Input data =
::::

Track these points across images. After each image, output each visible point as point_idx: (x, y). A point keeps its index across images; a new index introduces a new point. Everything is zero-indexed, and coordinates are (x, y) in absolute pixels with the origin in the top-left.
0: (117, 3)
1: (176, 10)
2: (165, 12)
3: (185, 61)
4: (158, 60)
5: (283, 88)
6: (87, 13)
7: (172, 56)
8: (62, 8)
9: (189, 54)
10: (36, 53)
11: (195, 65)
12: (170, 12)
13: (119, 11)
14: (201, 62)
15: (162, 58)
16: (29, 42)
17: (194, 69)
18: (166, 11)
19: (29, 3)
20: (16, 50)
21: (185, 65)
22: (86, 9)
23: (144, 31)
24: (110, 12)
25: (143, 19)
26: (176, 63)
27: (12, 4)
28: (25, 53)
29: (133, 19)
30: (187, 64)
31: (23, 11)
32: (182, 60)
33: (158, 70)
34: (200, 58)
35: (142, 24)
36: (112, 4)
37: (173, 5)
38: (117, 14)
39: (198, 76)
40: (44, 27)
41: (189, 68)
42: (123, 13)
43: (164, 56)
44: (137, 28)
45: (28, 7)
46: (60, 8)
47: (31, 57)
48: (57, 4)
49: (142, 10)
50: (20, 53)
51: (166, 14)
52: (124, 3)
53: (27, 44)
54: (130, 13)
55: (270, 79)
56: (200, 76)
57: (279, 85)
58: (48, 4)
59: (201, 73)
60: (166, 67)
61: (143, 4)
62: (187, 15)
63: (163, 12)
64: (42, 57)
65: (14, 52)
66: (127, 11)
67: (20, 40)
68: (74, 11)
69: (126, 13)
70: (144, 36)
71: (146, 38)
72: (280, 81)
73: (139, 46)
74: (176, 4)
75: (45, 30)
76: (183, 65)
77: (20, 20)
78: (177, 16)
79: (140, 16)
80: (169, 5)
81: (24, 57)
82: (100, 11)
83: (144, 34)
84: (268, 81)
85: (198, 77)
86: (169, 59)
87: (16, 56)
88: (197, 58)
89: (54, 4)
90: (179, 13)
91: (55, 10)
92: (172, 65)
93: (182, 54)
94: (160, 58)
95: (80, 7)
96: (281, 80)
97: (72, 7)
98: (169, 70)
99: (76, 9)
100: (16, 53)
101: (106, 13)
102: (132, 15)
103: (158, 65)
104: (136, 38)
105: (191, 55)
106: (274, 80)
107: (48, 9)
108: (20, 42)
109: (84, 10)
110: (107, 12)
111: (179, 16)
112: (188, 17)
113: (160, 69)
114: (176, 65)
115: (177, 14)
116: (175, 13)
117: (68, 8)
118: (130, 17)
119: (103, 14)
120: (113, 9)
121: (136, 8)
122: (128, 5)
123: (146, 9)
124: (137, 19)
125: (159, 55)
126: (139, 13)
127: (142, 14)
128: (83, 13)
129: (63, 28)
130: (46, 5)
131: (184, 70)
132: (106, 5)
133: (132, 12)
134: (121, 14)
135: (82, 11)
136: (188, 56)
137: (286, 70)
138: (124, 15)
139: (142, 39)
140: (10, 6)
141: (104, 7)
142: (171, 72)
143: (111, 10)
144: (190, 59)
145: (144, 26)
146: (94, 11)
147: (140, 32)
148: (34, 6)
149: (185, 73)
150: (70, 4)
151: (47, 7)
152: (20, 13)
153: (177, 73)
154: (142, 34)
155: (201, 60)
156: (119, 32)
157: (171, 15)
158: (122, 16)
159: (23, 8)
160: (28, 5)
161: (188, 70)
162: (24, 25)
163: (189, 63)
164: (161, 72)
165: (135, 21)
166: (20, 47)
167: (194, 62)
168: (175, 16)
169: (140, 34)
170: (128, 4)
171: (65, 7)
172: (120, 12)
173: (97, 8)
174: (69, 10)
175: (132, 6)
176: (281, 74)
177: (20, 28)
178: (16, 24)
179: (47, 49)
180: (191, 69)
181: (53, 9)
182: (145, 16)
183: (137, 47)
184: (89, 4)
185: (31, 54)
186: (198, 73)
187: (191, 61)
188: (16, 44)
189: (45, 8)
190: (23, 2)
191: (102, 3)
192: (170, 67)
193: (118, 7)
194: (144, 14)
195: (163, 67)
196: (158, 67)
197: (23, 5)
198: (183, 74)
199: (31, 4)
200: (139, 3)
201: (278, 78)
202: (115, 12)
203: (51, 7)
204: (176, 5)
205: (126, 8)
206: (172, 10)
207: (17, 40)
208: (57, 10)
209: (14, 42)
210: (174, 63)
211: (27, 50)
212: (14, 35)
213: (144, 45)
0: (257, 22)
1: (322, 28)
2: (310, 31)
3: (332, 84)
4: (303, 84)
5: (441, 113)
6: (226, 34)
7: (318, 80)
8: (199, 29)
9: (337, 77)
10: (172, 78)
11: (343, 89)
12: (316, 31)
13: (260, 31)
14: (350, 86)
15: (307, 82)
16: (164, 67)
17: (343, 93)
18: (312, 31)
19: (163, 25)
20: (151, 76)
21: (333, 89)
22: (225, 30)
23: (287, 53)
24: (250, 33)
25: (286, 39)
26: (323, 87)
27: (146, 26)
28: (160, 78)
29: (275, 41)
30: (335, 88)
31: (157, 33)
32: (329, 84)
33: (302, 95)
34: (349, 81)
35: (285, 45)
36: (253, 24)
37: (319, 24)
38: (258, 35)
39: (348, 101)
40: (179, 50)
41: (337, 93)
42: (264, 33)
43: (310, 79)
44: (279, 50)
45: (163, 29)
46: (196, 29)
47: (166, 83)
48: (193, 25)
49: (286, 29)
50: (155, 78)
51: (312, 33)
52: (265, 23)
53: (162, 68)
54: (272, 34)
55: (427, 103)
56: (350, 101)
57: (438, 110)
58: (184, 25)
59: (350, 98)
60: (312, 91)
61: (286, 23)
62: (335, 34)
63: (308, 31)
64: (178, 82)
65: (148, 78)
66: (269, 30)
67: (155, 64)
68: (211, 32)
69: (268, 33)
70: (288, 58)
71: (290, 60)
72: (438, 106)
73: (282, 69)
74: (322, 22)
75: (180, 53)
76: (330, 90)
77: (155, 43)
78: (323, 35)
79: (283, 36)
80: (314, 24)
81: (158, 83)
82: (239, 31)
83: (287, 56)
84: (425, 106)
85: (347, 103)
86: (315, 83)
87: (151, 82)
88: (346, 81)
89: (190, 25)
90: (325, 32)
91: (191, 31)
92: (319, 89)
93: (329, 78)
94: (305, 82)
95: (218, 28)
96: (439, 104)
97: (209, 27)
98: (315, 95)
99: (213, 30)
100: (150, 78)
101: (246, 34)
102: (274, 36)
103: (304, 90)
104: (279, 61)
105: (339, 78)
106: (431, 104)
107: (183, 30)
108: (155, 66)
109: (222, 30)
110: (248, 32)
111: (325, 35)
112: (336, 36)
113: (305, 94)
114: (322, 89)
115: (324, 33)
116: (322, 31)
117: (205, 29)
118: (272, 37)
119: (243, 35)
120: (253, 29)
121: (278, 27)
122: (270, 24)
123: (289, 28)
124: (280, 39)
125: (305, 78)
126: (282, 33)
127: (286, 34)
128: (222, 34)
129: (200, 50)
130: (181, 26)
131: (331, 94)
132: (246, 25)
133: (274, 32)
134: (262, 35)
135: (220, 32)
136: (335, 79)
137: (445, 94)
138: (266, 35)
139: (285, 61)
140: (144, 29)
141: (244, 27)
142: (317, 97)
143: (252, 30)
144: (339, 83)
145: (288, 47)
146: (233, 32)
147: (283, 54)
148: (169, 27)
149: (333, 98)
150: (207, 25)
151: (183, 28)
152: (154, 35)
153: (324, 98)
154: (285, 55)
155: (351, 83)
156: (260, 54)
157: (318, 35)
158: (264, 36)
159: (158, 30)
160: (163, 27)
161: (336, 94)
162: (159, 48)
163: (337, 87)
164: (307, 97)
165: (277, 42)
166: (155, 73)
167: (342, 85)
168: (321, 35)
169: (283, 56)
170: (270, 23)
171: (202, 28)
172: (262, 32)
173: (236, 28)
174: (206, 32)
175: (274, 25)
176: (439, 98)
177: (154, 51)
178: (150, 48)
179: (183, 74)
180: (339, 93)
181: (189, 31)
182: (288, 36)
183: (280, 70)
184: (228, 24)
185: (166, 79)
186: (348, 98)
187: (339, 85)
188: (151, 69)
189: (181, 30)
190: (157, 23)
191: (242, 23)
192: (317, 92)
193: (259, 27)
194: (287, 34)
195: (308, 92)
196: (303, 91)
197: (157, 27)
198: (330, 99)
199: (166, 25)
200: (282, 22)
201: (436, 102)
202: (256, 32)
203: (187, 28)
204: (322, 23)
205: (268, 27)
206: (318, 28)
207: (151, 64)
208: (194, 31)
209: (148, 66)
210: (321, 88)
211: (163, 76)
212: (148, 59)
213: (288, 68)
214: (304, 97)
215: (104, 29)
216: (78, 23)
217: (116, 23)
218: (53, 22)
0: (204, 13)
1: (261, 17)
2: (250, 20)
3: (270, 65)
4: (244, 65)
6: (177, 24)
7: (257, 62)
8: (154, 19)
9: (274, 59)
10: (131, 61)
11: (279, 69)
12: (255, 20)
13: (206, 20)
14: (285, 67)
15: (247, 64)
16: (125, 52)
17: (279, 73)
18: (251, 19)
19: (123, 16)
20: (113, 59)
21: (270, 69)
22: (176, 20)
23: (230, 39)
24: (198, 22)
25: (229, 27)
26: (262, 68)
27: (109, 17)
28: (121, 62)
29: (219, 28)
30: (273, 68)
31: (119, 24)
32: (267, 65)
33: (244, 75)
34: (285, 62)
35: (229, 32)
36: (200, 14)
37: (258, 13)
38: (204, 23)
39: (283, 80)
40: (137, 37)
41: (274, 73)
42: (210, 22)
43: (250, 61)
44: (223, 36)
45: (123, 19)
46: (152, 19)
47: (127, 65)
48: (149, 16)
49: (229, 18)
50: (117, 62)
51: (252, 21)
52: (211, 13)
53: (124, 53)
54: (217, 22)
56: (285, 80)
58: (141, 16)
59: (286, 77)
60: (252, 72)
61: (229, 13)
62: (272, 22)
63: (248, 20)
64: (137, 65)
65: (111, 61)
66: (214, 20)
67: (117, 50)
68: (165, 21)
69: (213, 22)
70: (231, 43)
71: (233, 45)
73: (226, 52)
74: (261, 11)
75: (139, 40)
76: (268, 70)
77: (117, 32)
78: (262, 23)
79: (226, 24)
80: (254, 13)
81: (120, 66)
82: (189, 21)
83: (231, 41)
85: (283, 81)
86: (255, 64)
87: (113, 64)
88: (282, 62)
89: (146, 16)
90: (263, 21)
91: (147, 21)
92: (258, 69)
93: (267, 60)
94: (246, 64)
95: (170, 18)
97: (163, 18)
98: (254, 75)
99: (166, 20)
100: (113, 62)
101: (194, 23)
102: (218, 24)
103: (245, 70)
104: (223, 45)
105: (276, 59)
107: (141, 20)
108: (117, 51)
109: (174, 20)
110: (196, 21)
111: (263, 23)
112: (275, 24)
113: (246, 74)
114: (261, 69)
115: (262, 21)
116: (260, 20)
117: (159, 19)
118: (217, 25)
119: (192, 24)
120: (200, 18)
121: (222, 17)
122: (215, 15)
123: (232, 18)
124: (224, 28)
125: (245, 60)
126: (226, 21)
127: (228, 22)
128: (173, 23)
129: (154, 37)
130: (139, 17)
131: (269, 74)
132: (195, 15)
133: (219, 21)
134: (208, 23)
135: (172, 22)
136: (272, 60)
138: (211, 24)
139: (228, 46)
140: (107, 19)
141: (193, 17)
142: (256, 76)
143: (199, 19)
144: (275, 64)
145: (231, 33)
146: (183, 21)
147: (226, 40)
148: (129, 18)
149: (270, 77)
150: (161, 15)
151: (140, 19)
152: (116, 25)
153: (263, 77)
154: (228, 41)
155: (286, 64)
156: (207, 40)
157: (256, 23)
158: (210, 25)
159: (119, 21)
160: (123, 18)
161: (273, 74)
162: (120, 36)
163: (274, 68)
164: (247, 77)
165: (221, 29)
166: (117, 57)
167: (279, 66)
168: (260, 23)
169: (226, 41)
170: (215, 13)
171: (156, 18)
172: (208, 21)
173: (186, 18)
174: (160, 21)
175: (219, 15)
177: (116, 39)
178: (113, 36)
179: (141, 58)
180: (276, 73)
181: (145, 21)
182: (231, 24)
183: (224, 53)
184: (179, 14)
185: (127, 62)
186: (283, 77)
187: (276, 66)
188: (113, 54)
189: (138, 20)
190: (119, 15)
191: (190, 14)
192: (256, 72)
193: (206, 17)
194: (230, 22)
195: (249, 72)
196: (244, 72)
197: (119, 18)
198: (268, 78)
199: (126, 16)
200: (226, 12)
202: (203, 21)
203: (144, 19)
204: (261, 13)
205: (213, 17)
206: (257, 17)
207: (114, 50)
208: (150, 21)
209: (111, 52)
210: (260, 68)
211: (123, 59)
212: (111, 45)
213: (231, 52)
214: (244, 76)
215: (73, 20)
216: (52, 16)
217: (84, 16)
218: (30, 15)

::::

Task directions = Your answer must be the lines above from the one containing "71: (146, 38)" to the one containing "122: (128, 5)", both included, restated word for word.

Response to this task =
71: (146, 38)
72: (280, 81)
73: (139, 46)
74: (176, 4)
75: (45, 30)
76: (183, 65)
77: (20, 20)
78: (177, 16)
79: (140, 16)
80: (169, 5)
81: (24, 57)
82: (100, 11)
83: (144, 34)
84: (268, 81)
85: (198, 77)
86: (169, 59)
87: (16, 56)
88: (197, 58)
89: (54, 4)
90: (179, 13)
91: (55, 10)
92: (172, 65)
93: (182, 54)
94: (160, 58)
95: (80, 7)
96: (281, 80)
97: (72, 7)
98: (169, 70)
99: (76, 9)
100: (16, 53)
101: (106, 13)
102: (132, 15)
103: (158, 65)
104: (136, 38)
105: (191, 55)
106: (274, 80)
107: (48, 9)
108: (20, 42)
109: (84, 10)
110: (107, 12)
111: (179, 16)
112: (188, 17)
113: (160, 69)
114: (176, 65)
115: (177, 14)
116: (175, 13)
117: (68, 8)
118: (130, 17)
119: (103, 14)
120: (113, 9)
121: (136, 8)
122: (128, 5)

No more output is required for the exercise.